Now it got fun: Then what about respecting the Lord’s commandment in Leviticus 18 about marriages between…

“But we do.” “You do?” “Yes, we do.”

And what about the life of the unborn fetus?

“But we do.” “You do?” “Yes, we do.”

It turned out that we Orthodox Jews adhere to views on abortion, birth control, assisted suicide, and other controversial social issues that strongly parallel, though differ a bit in nuance and application from those believed by many traditionalist and fundamentalist Christians and by the Catholic Church. The Bishop honestly, sincerely never had met one of me before, an Orthodox Jew.

Was I a ringer? Nope. Just as I had not known about ELCA and different Lutheran synods, the Bishop had thought that virtually all Jews are doctrinaire liberal, theologically and politically. Condoms for Sandra Fluke. Historical revisionism for Dr. Kevorkian. I guess (looking back with deference to Exodus 19 and 20) our meeting proved quite a revelation.

Orthodox Jews believe in the literal truth of the Torah. Unlike most non-Orthodox rabbis from today’s liberal rabbinic seminaries, even Orthodox Jewish laity believe that Abraham and Sarah really existed, that Jews really were slaves to Pharaoh in Egypt, and that G-d took us out of there with a strong hand, an outstretched arm, with signs and wonders including ten of the most amazing plagues, even more intense than the four years of the Jimmy Carter presidency. No denial about egressing da Nile. We Orthodox believe that we then proceeded, in our millions, to Mount Sinai where, our tradition teaches, every Jewish soul for all-time-to-come stood during the Divine Revelation as G-d spoke the first two of the Ten Commandments, and Moses then spoke the Decalogue’s remaining eight commands. Indeed, whenever I newly meet a Jewish person, I always greet him or her with the words: “Didn’t I see you at Sinai? Weren’t you the guy/lady back in the fourth row to the right with the Brooklyn Dodgers cap?”

Here is why all this random theology matters so much to the informed American conservative political observer:

The mainstream media will not tell you so, but Orthodox Jews, whom every demographic study confirms are the only growing population group in American Jewish life — and doing so rapidly — are rock-ribbed Republican conservatives. When more compelling passions impelled the Hon. Carlos Danger (aka Anthony Weiner) to give up his seat in New York’s 9th Congressional District — a district including parts of Brooklyn and Queens that previously had elected Chuck Schumer and, before him, nearly a century of other liberal Democrats including Geraldine Ferraro — the special election to replace him pitted a liberal Democrat who claimed Orthodox Jewish attachments against Bob Turner, a non-Jewish Republican conservative. Over the years, the District’s population had attracted growing numbers of Orthodox Jews. To the shock of everyone except for those who understand this stuff, that District’s newly expanded Orthodox Jewish voting bloc elected Turner to be the first Republican representing that district in nearly a century. Stunned by the political development — Jews going Republican conservative in a district that had been a Democrat lock for more than 80 years — the Democrats of New York responded by eradicating the district from the face of earth during the subsequent redistricting that compelled New York to eliminate two districts anyway, as that state continues losing population to warmer and more Republican climates. In other words, you may not gerrymander African Americans or Latinos out of the franchise, but you may wipe out the voting representation of conservative Republican Orthodox Jews.

**Dataset extract**
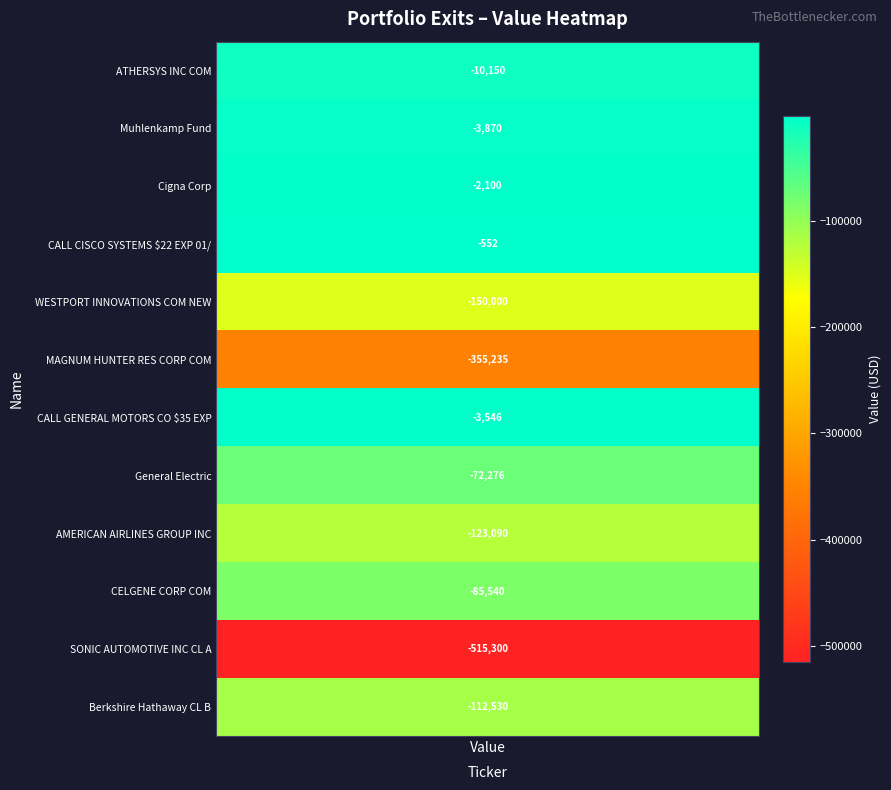

List the labels in order of value, largest first.

3, 2, 6, 1, values, 7, 9, 11, 8, 4, 5, 10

**Tasks to complete**
A - According to the passage on Orthodox Jews and conservative politics, why did New York's redistricting require the state to eliminate two districts, and how did the Democrats respond to Turner's victory?
B - Carry on the passage about Orthodox Jews and conservative politics, starting after its final sentence.
The data are not needed for this work.

**Per-task answers**
A - New York had to eliminate two districts because the state continues losing population to warmer and more Republican climates. Stunned that Orthodox Jewish voters had elected a Republican conservative in a district that had been a Democratic lock for more than 80 years, the Democrats used that redistricting to eradicate the district.

B -
Every serious study of Orthodox Jewish voting patterns reflects that, in precincts where Orthodox Jews live, Republican candidates win, and they win yuge. This political conservatism reflects the Orthodox Jewish community’s more traditional religious and social values. Orthodox Jews believe in the Tanakh, the 24-volume “Bible” that non-Jews call the “Old Testament.” (For us, it’s still as new as today.) Thus, we strictly eat kosher, as commanded in Leviticus and Deuteronomy. We do not drive on the Sabbath, nor engage in any transactions nor even discuss business on the Lord’s Day of Rest, and that Sabbath runs from Friday sunset until Saturday nightfall because the Bible says: “And it was evening, and it was morning [marking the] Sixth Day” — and all of Creation was completed. Thus, we are socially conservative and economically capitalist because we take the Torah laws seriously. We give charity without the Government teaching us about morality because we are commanded to give. Contrary to stereotypes, we are brutally honest in business at great personal economic loss. We set aside a tenth of our earnings for charity. Our marriages are heterosexual. And several of us Orthodox rabbis even file amicus curiae briefs in the United States Supreme Court supporting religious positions taken by groups like the Little Sisters of the Poor.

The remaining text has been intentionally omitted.